Candida took a sip of her own tea, then leaned back, sighing. “Fine,” she said. “But for the record- I don’t think you should be involved.”

“Someone has to do it!” Apis put his teacup down, staring over at her earnestly. He’d taken the chair as far away from the hostess as he could, which meant he had to lean across me to stare at Candida. It made me feel like a bit of a third wheel. “After all-”

“You aren’t going to get a brewer’s license if you go around interfering with the law,” said Candida. “But what do I know! I’m just the one trying to help you. Go on and ruin your life if you want to.”

“I was never going to get a license. The money…” Apis stopped talking. “Anyway. We had questions.”


“I just want to hear your account,” I said. “Of the night it happened. You were the one there, yes?”

“Me and a dozen other people,” snorted Candida. I could still see her getting invested, the flames in the fireplace flickering across her face. The flush was receding now, her pale brow furrowing. A piece of hair had come free, falling down across her cheek.

“It was the middle of the week,” she said. “Not a big night for our temple. People come for our end-of-week fertility seminars, and they make appointments with specific priestesses all day, but that night nothing really was going on. I had a meditation and breathing exercise class going on for women approaching childbirth- I’m sure you’re familiar- but not many people were attending.”

“I’m not familiar,” I said. Why did everyone think I was Duran’s mother? He looked nothing like me.

“Oh.” She paused. “Well, it’s not like we can actually help with- any of that. It’s mostly just, mental.” She tapped her head. “It’s scary. I help them calm themselves. Trust in the goddess.”

“The goddess can help?” That didn’t sound like it fell under Andrena’s purview. Not really.

“Oh, no,” she said. “But it makes people feel better if they think it does. Anyway, I was midway through coaching the meditation when I saw a boy wandering through the temple. I stood up to shoo him away- some of the women get anxious, you know, and I thought he was interfering- when I saw he was with the postal service.”

“Was anyone else there?”

“Just the Voice,” she said. “She-“ Candida’s voice half-cracked, and she pressed her lips tighter together. “She always prayed late. She spent that day helping out the Temple of Small Gods- she was always so helpful to them- and ended up showing up even later than usual. It was just me and her.”

“What happened, then?”

“Well, I went to say it was a closed event, but I realized it wasn’t a boy when I got closer,” she said. “It was a young woman. I thought maybe she was there for the event, but-” She made a vague gesture.

“So she wasn’t-”

She shook her head. “It wasn’t the right event for her,” she said. “And they do have lettergirls. I told her to deliver her letter right away. She had a partner, too. I told both of them to leave right away. All I remember is that she was pretty. I couldn't catch specific features on her partner. All I remember is her eyes. They were light. Not many eyes like that, around here. They might have been green, maybe blue. Something strange.” Her finger traced the rim of the teacup. "The guardsmen didn't much like that description."

“Did they leave?”

Candida looked away. “I don’t know. After that, it all moved so quickly. I sat back down, started the next meditation, and then… everything was burning.”
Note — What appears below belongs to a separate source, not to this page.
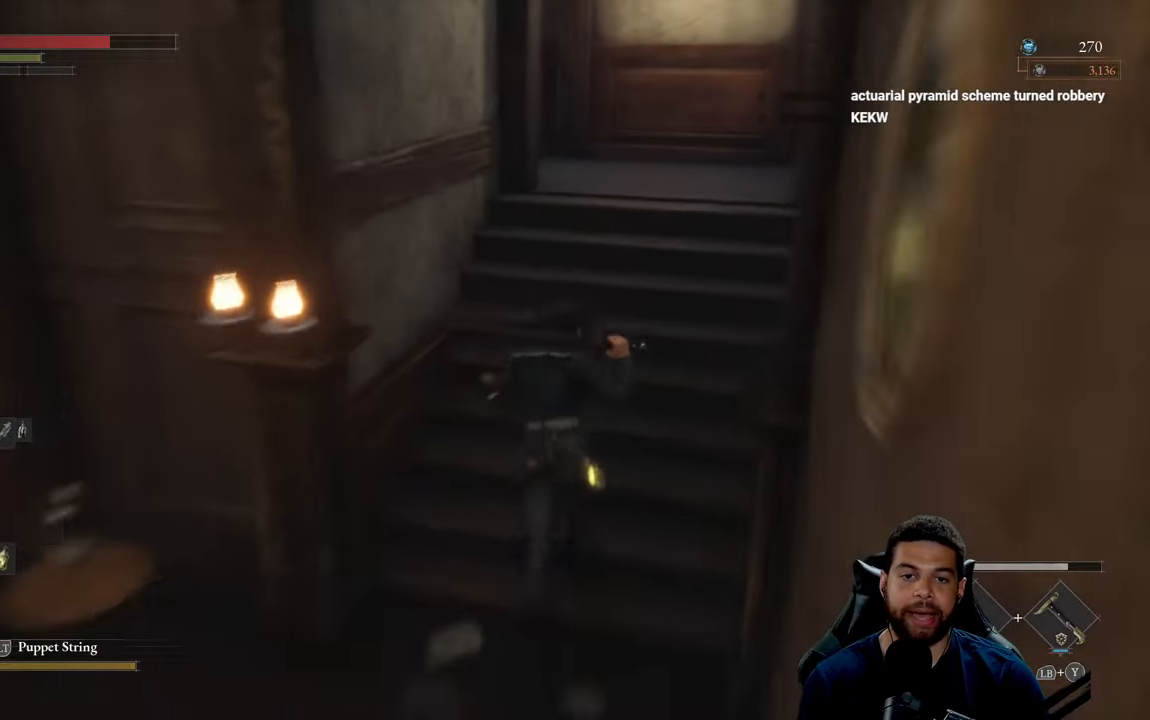
{"buttons": [], "left_stick": "center", "right_stick": "center", "events": [[200, "right_stick", "left"], [333, "right_stick", "center"], [433, "left_stick", "center"]]}
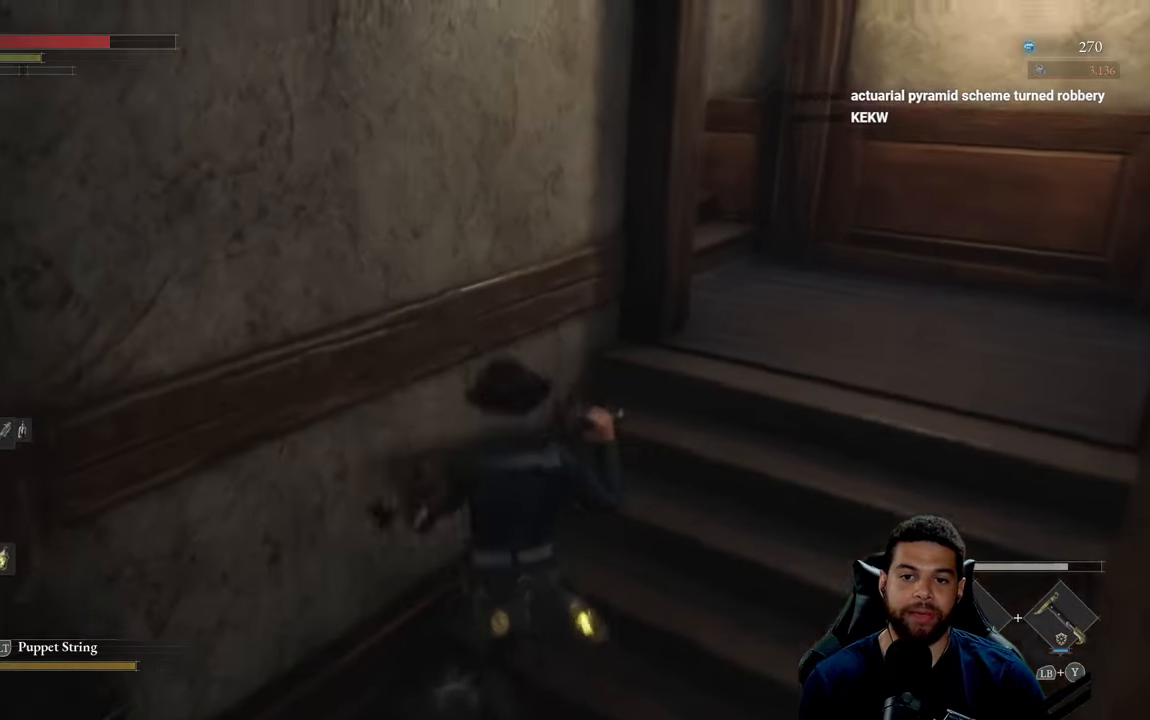
{"buttons": [], "left_stick": "center", "right_stick": "up-left", "events": [[83, "right_stick", "left"], [217, "right_stick", "up-left"]]}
A clock chimed. Our hostess stood up. “Curfew,” she said. “Please place your dishes upon the table. Thank you for visiting.”

We didn’t even have the chance to bid Candida good-bye. She stood up and turned away, walking up a flight of stairs quickly enough to nearly be running. I let myself be ushered outside, watching the building as I walked.

There had been no mention of letter-girls on the Infamy.

“Is the Temple of Small Gods open late?”